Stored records
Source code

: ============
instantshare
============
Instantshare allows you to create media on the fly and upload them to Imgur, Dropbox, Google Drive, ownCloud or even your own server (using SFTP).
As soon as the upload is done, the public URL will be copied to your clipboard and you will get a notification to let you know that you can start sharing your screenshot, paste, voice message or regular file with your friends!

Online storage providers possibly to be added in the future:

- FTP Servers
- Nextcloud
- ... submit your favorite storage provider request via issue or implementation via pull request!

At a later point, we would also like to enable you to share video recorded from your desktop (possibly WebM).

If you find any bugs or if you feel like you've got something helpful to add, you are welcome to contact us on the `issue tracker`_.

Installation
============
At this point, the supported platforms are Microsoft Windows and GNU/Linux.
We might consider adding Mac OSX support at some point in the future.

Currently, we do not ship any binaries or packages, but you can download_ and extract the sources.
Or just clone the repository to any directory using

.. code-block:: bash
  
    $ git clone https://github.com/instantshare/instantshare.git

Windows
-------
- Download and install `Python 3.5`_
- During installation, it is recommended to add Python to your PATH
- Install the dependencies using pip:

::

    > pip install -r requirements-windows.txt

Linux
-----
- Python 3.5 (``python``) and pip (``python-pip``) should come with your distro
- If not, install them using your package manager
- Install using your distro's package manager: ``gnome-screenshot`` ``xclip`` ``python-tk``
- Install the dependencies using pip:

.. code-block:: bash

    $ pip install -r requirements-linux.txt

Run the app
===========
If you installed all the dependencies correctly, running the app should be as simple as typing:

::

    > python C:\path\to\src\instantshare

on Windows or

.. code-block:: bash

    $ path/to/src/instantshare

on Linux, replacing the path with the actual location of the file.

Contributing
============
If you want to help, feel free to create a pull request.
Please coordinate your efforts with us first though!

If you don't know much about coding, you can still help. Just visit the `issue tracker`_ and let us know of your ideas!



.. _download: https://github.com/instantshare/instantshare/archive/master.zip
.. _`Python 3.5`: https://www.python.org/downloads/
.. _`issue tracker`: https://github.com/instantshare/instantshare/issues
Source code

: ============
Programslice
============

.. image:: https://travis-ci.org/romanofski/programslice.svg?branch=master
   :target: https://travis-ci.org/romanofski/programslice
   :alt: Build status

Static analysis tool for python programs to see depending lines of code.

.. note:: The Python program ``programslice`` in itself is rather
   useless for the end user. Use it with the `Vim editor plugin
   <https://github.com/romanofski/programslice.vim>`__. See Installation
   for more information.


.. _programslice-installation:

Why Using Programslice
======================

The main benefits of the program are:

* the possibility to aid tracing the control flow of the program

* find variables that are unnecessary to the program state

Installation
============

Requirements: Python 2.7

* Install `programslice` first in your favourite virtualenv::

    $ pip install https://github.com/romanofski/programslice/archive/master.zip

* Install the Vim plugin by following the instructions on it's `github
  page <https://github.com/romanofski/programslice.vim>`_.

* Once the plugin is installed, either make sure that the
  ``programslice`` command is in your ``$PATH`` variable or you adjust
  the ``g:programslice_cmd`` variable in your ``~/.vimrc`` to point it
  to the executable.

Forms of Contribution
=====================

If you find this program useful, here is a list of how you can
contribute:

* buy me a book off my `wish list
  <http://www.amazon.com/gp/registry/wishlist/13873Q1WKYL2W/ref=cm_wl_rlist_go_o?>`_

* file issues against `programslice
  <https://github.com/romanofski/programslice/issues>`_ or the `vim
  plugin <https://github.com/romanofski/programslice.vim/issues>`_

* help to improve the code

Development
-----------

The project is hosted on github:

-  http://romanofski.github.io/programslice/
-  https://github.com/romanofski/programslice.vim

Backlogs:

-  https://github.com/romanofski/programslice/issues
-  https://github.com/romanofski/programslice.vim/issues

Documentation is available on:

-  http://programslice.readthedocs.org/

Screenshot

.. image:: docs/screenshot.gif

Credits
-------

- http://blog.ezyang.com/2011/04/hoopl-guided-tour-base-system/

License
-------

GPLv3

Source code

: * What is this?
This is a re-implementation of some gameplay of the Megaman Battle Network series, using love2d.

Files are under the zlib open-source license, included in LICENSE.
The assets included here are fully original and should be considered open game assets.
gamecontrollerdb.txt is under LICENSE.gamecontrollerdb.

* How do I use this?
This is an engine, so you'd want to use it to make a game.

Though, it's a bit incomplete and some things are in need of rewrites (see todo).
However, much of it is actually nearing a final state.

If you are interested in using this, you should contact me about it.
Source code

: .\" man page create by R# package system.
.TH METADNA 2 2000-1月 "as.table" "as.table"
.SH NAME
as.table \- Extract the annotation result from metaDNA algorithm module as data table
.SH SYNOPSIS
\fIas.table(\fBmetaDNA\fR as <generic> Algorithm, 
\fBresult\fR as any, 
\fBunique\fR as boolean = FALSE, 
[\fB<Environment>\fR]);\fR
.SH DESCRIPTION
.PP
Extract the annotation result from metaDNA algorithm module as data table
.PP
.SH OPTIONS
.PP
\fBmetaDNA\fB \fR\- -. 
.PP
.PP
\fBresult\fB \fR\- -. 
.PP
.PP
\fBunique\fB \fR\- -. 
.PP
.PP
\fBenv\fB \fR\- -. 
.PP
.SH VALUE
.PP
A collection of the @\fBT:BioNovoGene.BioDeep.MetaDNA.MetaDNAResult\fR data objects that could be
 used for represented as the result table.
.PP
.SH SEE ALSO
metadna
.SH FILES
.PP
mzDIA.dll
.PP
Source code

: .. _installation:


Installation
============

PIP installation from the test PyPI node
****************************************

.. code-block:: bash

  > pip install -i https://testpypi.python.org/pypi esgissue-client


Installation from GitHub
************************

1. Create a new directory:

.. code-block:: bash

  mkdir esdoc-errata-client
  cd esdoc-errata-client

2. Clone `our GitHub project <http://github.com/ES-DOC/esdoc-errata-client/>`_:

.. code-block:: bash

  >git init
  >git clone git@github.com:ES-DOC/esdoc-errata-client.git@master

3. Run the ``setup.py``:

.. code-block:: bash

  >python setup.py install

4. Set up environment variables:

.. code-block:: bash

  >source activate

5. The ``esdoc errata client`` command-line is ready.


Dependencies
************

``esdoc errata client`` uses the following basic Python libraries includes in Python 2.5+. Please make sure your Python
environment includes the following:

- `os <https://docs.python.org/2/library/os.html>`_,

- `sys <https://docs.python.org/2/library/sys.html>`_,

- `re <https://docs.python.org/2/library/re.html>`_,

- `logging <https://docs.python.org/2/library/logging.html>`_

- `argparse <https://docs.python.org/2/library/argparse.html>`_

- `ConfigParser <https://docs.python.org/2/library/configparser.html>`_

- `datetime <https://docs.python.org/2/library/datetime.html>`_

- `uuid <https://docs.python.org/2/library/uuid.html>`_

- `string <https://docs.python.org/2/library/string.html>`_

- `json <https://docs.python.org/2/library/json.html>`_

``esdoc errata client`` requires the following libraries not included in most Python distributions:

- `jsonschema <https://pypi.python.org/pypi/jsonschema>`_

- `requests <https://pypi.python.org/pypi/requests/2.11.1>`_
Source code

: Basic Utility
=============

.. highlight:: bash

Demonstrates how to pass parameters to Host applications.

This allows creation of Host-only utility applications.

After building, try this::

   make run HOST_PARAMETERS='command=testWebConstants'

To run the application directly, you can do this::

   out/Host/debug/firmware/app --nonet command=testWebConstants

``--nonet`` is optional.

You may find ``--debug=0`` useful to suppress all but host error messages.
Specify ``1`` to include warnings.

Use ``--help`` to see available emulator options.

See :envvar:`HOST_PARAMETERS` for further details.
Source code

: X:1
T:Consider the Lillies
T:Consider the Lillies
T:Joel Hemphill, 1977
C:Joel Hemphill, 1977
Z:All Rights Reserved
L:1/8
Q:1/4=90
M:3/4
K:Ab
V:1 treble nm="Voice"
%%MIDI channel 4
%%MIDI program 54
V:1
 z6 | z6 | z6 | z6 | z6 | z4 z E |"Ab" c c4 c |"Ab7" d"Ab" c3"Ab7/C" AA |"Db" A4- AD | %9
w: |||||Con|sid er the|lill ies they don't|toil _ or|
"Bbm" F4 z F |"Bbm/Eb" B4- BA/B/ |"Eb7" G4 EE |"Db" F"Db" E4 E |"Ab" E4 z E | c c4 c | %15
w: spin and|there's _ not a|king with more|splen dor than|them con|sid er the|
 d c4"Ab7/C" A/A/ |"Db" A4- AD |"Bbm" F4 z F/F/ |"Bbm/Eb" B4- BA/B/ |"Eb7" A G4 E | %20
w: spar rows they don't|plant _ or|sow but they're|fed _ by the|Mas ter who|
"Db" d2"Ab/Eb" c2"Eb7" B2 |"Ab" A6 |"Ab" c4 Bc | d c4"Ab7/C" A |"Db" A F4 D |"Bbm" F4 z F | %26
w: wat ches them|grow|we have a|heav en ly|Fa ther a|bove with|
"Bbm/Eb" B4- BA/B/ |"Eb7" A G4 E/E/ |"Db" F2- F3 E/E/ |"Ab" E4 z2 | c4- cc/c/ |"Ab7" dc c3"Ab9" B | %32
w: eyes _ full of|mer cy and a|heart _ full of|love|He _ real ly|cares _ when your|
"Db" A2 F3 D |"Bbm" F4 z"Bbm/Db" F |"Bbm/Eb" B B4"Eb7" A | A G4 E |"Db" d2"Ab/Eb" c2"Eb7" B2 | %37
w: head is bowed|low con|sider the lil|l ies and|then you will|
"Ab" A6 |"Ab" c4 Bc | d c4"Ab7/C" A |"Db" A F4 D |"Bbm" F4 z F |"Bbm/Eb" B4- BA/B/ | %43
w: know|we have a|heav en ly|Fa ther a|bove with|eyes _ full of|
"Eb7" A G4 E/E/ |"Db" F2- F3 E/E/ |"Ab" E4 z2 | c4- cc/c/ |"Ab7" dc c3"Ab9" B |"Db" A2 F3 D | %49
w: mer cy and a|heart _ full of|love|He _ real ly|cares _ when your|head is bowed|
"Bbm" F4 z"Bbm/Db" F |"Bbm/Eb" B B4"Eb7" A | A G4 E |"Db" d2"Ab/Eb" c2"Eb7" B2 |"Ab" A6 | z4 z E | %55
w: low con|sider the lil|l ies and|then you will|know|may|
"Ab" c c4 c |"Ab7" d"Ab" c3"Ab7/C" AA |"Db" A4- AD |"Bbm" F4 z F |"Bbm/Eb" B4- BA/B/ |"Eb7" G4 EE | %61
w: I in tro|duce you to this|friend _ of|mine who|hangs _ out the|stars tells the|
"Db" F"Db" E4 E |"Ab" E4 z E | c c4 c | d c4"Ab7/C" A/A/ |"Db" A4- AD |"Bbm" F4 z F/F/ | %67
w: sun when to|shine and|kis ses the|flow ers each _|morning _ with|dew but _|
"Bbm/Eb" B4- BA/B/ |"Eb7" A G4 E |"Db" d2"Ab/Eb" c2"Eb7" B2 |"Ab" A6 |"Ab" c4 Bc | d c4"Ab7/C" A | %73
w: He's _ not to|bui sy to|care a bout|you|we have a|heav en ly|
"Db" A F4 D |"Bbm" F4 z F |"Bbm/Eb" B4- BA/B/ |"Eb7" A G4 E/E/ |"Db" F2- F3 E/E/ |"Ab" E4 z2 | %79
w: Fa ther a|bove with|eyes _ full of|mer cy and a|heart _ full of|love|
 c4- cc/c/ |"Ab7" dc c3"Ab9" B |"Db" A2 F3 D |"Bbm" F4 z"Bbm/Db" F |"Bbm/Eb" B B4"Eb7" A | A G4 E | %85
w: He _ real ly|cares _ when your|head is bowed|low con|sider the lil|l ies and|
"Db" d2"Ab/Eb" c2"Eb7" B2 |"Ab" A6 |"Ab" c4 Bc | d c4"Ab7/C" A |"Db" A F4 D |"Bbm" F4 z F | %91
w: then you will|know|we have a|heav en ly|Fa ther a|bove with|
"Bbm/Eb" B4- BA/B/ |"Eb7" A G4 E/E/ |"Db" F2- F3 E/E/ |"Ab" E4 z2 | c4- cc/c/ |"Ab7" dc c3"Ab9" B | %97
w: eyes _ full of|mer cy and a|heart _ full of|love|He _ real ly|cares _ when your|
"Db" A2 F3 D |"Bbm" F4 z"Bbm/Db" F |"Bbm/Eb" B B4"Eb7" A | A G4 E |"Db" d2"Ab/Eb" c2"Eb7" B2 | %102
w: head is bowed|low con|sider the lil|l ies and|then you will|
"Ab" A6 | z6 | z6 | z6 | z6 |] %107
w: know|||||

* _Task prompt_
All lines that contain the word "useful" must be copied from the records above.

* _Result of the exercise_
If you find this program useful, here is a list of how you can
You may find ``--debug=0`` useful to suppress all but host error messages.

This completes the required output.